Highlights & Insights¶
- The analogy to Plato's Allegory of the Cave is highly vivid—different LLMs observe different "shadows" of the same "reality," yet the underlying structure remains consistent.
- Linear transferability provides empirical support for the validity of the Platonic Representation Hypothesis at the conceptual level of LLMs.
- Weak-to-strong transfer has direct implications for AI safety: smaller models can be utilized as "concept probes" to control larger models.
Limitations & Future Work¶
- Only validated across three LLM families (Llama2/3.1, Qwen2).
- Linear transformations may not apply to vastly different architectures.
- The scaling factor \(\beta\) still requires manual adjustment.
- Evaluation in complex scenarios such as multi-turn dialogues has not yet been conducted.
Related Work & Insights¶
- vs Activation Steering (CAA/RepE): Extends from single-model to cross-model scenarios, representing the first systematic study.
- vs Platonic Representation Hypothesis: Provides empirical support at the conceptual level.

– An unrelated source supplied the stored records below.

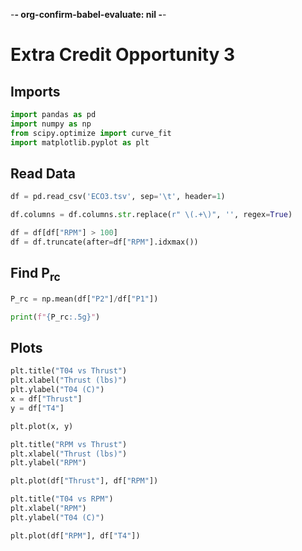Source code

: -*- org-confirm-babel-evaluate: nil -*-
#+property: header-args:python :session :results output :tangle analysis.py :eval yes
#+startup: inlineimages

* Extra Credit Opportunity 3

** Imports

#+begin_src python
  import pandas as pd
  import numpy as np
  from scipy.optimize import curve_fit
  import matplotlib.pyplot as plt
#+end_src

#+RESULTS:

** Read Data

#+begin_src python
  df = pd.read_csv('ECO3.tsv', sep='\t', header=1)

  df.columns = df.columns.str.replace(r" \(.+\)", '', regex=True)

  df = df[df["RPM"] > 100]
  df = df.truncate(after=df["RPM"].idxmax())
#+end_src

#+RESULTS:

** Find P_rc

#+begin_src python
  P_rc = np.mean(df["P2"]/df["P1"])

  print(f"{P_rc:.5g}")
#+end_src

#+RESULTS:
: 35.868

** Plots

#+begin_src python :results graphics file output :file images/T04_vs_Thrust.png
  plt.title("T04 vs Thrust")
  plt.xlabel("Thrust (lbs)")
  plt.ylabel("T04 (C)")
  x = df["Thrust"]
  y = df["T4"]

  plt.plot(x, y)
#+end_src

#+RESULTS:
[[file:images/T04_vs_Thrust.png]]

#+begin_src python :results graphics file output :file images/RPM_vs_Thrust.png
  plt.title("RPM vs Thrust")
  plt.xlabel("Thrust (lbs)")
  plt.ylabel("RPM")

  plt.plot(df["Thrust"], df["RPM"])
#+end_src

#+RESULTS:
[[file:images/RPM_vs_Thrust.png]]

#+begin_src python :results graphics file output :file images/T04_vs_RPM.png
  plt.title("T04 vs RPM")
  plt.xlabel("RPM")
  plt.ylabel("T04 (C)")

  plt.plot(df["RPM"], df["T4"])
#+end_src

#+RESULTS:
[[file:images/T04_vs_RPM.png]]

- vs Weak-to-Strong Generalization (Burns et al.): Proves that weak-to-strong transfer is viable within the dimension of concept control.
Rating¶
- Novelty: ⭐⭐⭐⭐⭐ Cross-model concept transfer and weak-to-strong control provide an entirely new perspective.
- Experimental Thoroughness: ⭐⭐⭐⭐ 11 concepts, progress through 3 RQs, and comparisons across multiple models.
- Writing Quality: ⭐⭐⭐⭐⭐ Elegant analogy to Plato's allegory, with clear narrative logic.
- Value: ⭐⭐⭐⭐⭐ Profound impact on LLM interpretability and AI safety research.